The answer to this question, in it’s entirety, is yes.
(I also enjoy me some TOS~ The DVDs are sometimes visible on the shelf behind me in the photos I post of myself doing wacky shit.)
‘Those two characters’ are Julian Bashir, the adorkable human doctor; and Elim Garak, the pansexual Cardassian tailor/gardener/spy/all-around-hypnotically-amazing-guy.
The man who played Garak, Andrew J. Robinson, decided on the pansexual approach in his first episode, which was to be his only one originally until he proved to be all-around-hypnotically-amazing-guy, and it’s definitely very apparent there. The writers have also commented that that was definitely how they wrote him - as quite attracted to Bashir, but rather content with the knowledge that it was unlikely that Bashir was going to notice (because giant oblivious dork) or reciprocate (because famous for fantastic failures with women despite being gorgeous). I don’t know anyone who watched that first sequence with them and didn’t think, “Uh, did that grey guy in the watermelon outfit just hit on the doctor?”
This continued for like three seasons in which at least half of Garak’s lines were pretty ridiculous flirting, if not more - and I would say this was to the enjoyment of the actors, who became BBFs to the point of Robinson is Siddig’s son’s godfather - and there’s definitely a spread in one of the 'Romance’ issues of Star Trek magazine devoted to these two. Garak and Miles O'Brien are literally Doctor Bashir’s most successful interpersonal relationships of any type for a long time and they both start off on some predictably awkward footing, because Bashir.
Eventually, someone decided that what starts looking painfully like a developing and absolutely fascinating interspecies relationship was 'OMG GAY NO NO NO’ (despite that a lesbian relationship was portrayed and not fussed over on an executive level, even though it only lasted one episode) and they pretty much just tore the characters apart and made up random relationships for them to compensate for their lack of each other. (Suddenly Bashir’s obsession with Dax returned, even though he seemed to have gotten over her and was very happy with 'friends’ for seasons upon seasons. Suddenly the half-Cardassian girl on the station was aged up like ten years to interact with Garak.) The writers were no longer allowed to give them significant scenes together, the actors were forbidden from speculating about Garak and Bashir’s relationship at conventions.

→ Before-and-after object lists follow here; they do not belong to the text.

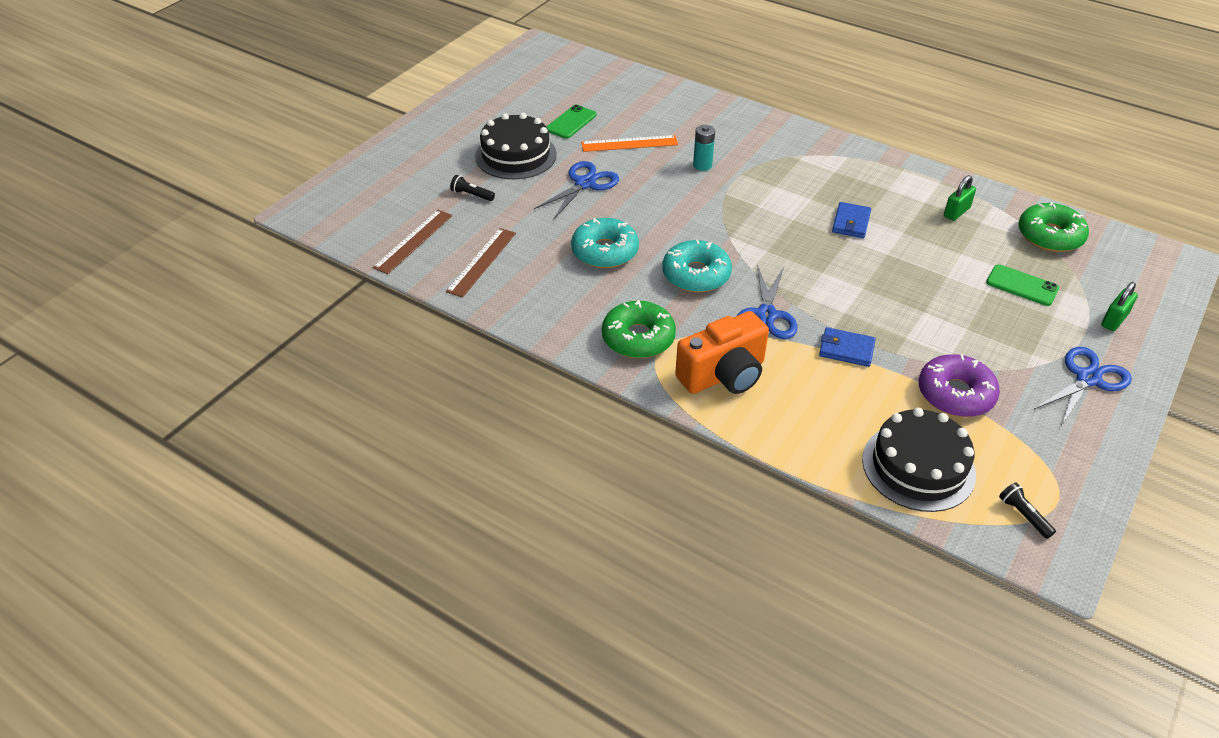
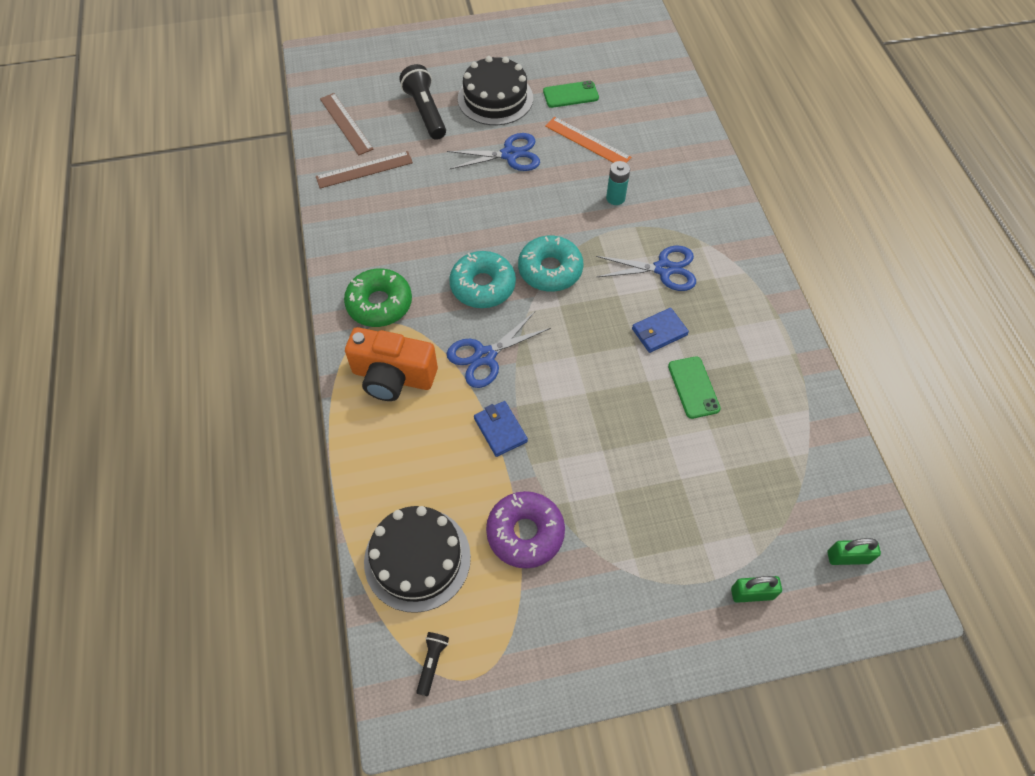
camera: 45 degrees right, 15 degrees up
(413, 241) = (346, 123): brown ruler -> brown ruler turned 75 degrees clockwise
(471, 195) = (425, 112): black flashlight -> black flashlight, size x2.00
(605, 251) = (449, 220): turquoise donut -> turquoise donut (550, 270)
(956, 212) = (764, 390): green padlock -> green padlock (847, 557)
(1022, 285) = (718, 497): green phone -> green phone (693, 387)
(1050, 236) = (816, 476): green donut -> none
(1088, 379) = (647, 617): blue scissors -> blue scissors (663, 269)

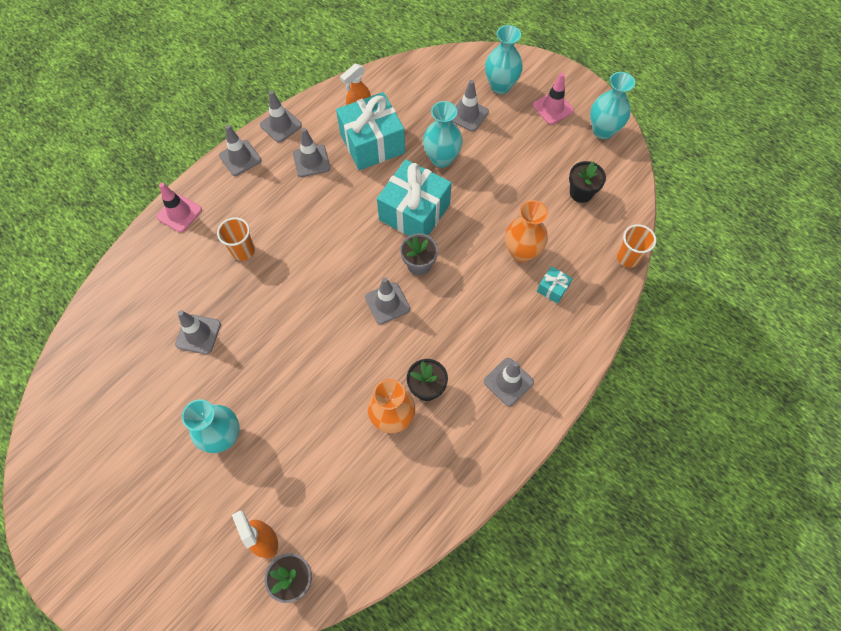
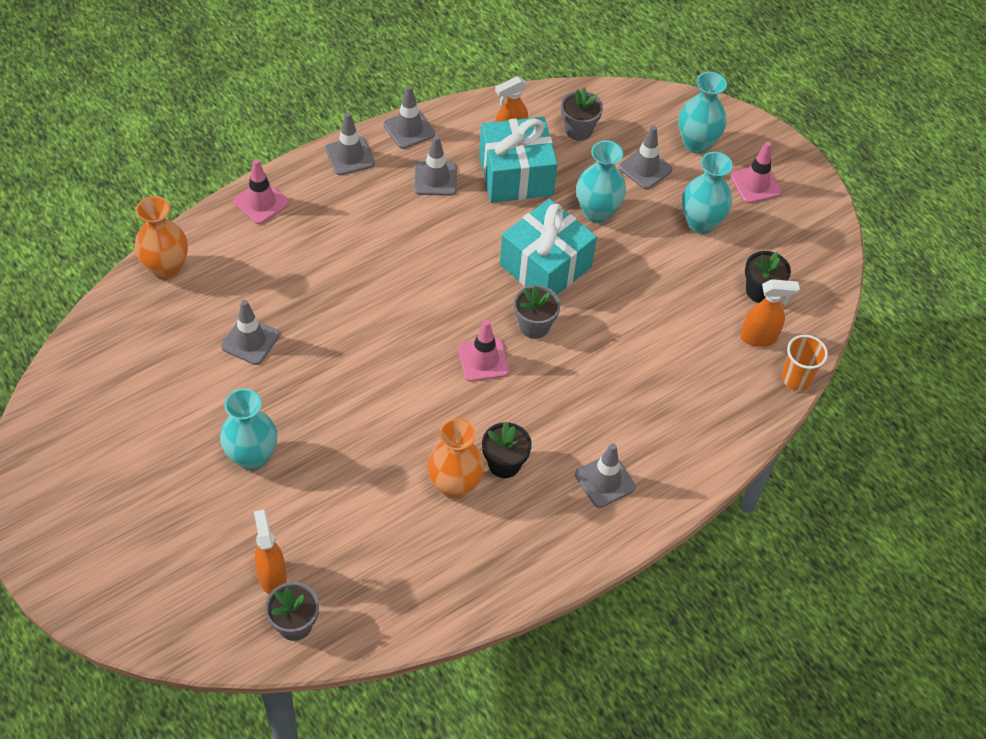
camera: 10 degrees right, 10 degrees down
(243, 251) = (326, 261): orange cup -> none
(387, 303) = (483, 360): grey traffic cone -> pink traffic cone
(410, 96) = (578, 130): none -> grey flower pot
(521, 252) = (665, 342): orange vase -> orange vase (166, 268)
(552, 289) = (690, 391): turquoise gift -> none
(590, 231) = (759, 338): none -> orange spray bottle
(603, 130) = (811, 225): turquoise vase -> turquoise vase (701, 223)

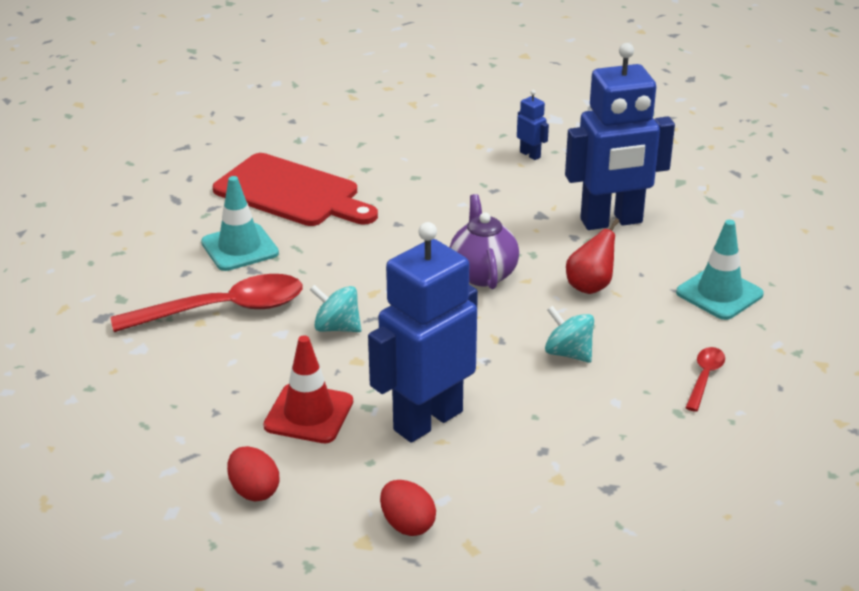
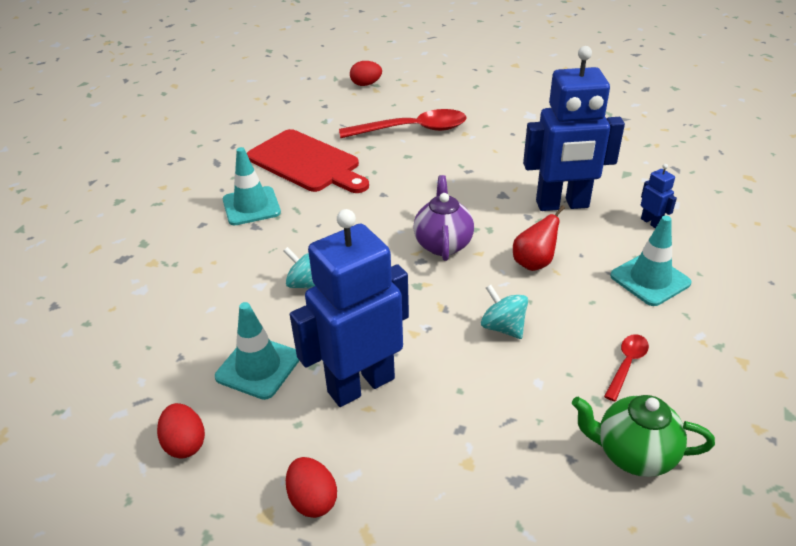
camera: 10 degrees right, 5 degrees up
(222, 310) = (219, 260): red spoon -> red spoon (412, 130)
(309, 414) = (258, 367): red traffic cone -> turquoise traffic cone
(338, 90) = (366, 84): none -> red egg
(530, 154) = (504, 143): blue robot -> blue robot (651, 222)
(721, 455) = (633, 454): none -> green teapot

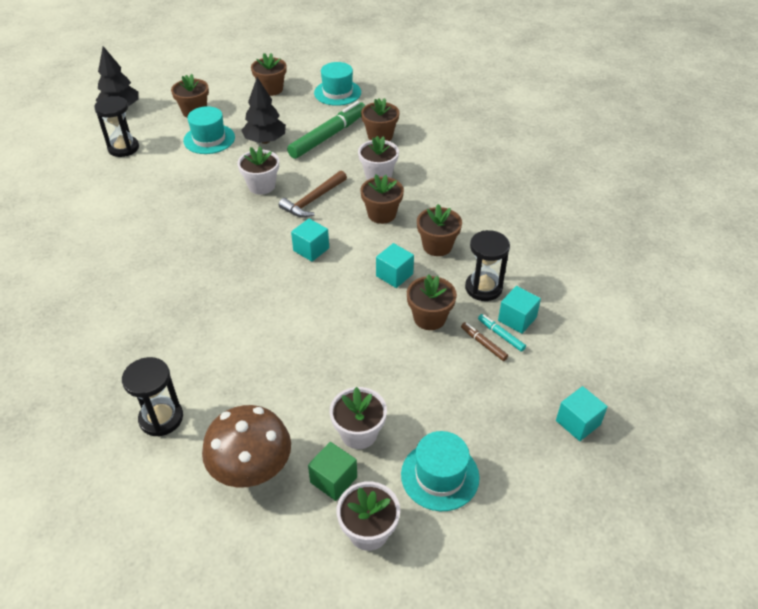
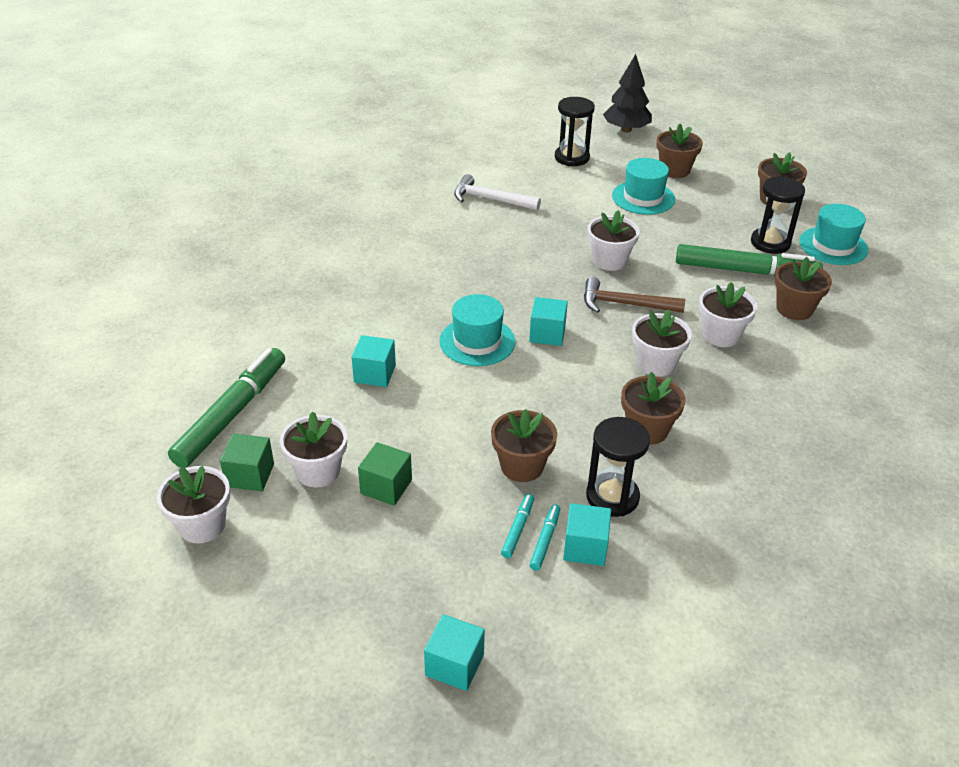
camera: 60 degrees right, 5 degrees down
(127, 210) = (490, 199): none -> white hammer
(161, 418) = (257, 334): black hourglass -> black hourglass (770, 243)
(252, 470) = (231, 415): brown mushroom -> green marker
(265, 140) = (683, 232): black tree -> none
(382, 214) = (656, 364): brown flower pot -> white flower pot
(394, 275) = (565, 412): turquoise cube -> turquoise cube (375, 374)
(401, 398) = (386, 487): none -> green cube
(440, 475) = (299, 557): turquoise hat -> turquoise hat (477, 341)
(483, 344) = (517, 529): brown marker -> turquoise marker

I think it stinks a little of 'doth protest too much’ for most of us.
Possibly also to Andrew Robinson, if his book is anything to consider. While it isn’t blatantly 'COME TO ME, DOCTOR’ on every page, he was able to write a book in which Garak was explicitly attracted to a few men as well as women, compares Bashir to pretty much every person he’s ever loved, and gives this entire novel-length collection of thoughts and detailed descriptions TO the Doctor as a letter after they’re no longer on the station together. This from a man who lied to everyone, all the time, about who he was and what he was about.
Nothing would make him happer, he says, than a visit from Bashir.
So while the book is essentially extra-canon, it at least gave Robinson the chance to do what was initially wanted for the character slightly more openly. And while Bashir is definitely in a relationship by the end of series, his track record with those and his incredible interactions with Garak leave most of us deciding they both move to Garak’s planet and adopt orphans.
So yes. They were so close to being and may have supposed to have been legit, and we are wearing googles.